In the message sent this week to the Commission, in writing and verbally, the firms will call for close monitoring of the financing of energy policies. The aim is to ensure that the system of subsidies to renewable energies does not distort competition from one country to the next. Sector giants also hope that the carbon market, especially carbon-emission quotas, will be clarified, less costly and more efficient. They also hope that investment will be encouraged in the production facilities needed to meet peaks in demand.

On the side-lines of the major issues, and this is not the least of the problems, each country is pushing for its own projects to be adopted. In Germany, developing networks aimed at linking the north and East of the country, where the wind and solar power, is produced to the south and the west, where the most energy-consuming industries are located, is vital to the success of the country's energy transition. The country decided to shut down all of its nuclear power plants by 2022 and to increase the share of renewables to 40 per cent.

Shale gas is key

According to the Federal government's plan, 4,000km of power lines must be optimised and 1,700 kilometres of electricity "highways" must be built by 2022. Berlin wants its European neighbours to share the cost of developing the networks to supply renewable energy throughout the continent.

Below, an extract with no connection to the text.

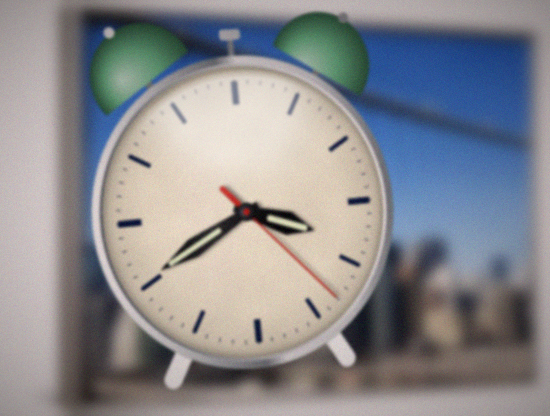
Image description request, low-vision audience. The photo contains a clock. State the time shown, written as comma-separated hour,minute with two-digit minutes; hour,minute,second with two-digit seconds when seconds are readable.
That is 3,40,23
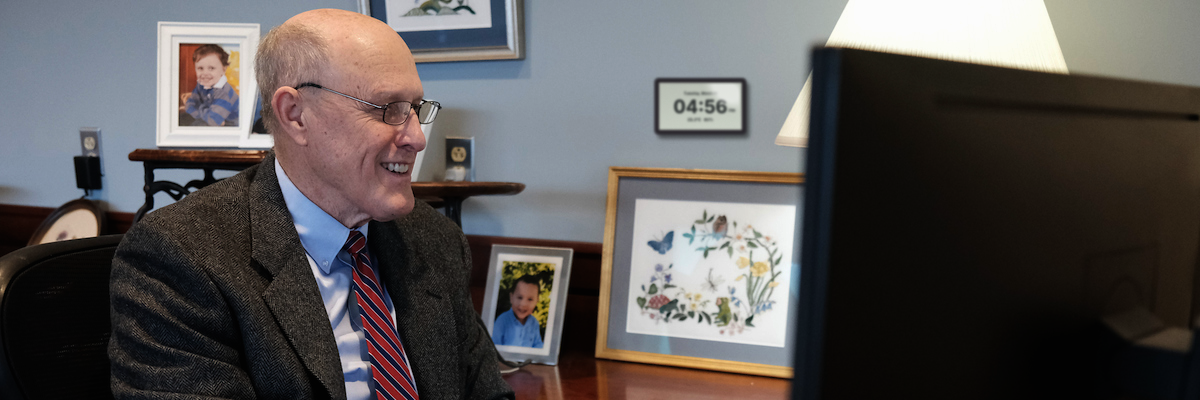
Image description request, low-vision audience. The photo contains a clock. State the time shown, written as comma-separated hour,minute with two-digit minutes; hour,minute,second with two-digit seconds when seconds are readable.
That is 4,56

Furthermore, Germany is moving favourably towards exploiting shale gas in order to ensure the stability of supplies and of energy prices. German Chancellor Angela Merkel should be satisfied to note that, in its draft conclusions to Wednesday's summit, the European Commission mentions, for the first time, the possibility of "more systematic" recourse to "native" energy sources – a Brussels code word for shale gas.

Although the draft nowhere mentions that the potential of shale gas must be explored by member states – a taboo notion in France – it is a foot in Brussels' door. And it could be enough to add a new bone of contention to the already complex issue of energy development.

Shale gas

The EU to look into hydraulic fracturing

The EU could soon launch a study on hydraulic fracturing, reports Der Spiegel The purpose of the study is to lay down the legal groundwork for "demonstration projects and surveys," and to learn more about this technique for extracting shale gas and what it will cost. Regulations could be brought in this year.

Hydraulic fracturing is a controversial method, the newspaper writes, as extracting gas from the rock layers could lead to chemical residues contaminating drinking water. “Protecting areas that hold groundwater and drinking water, like Lake Constance, is absolutely the right way to go,” says European Commissioner for Energy Günther Oettinger. However, he warns, we should not "worry excessively about the risks" from this method.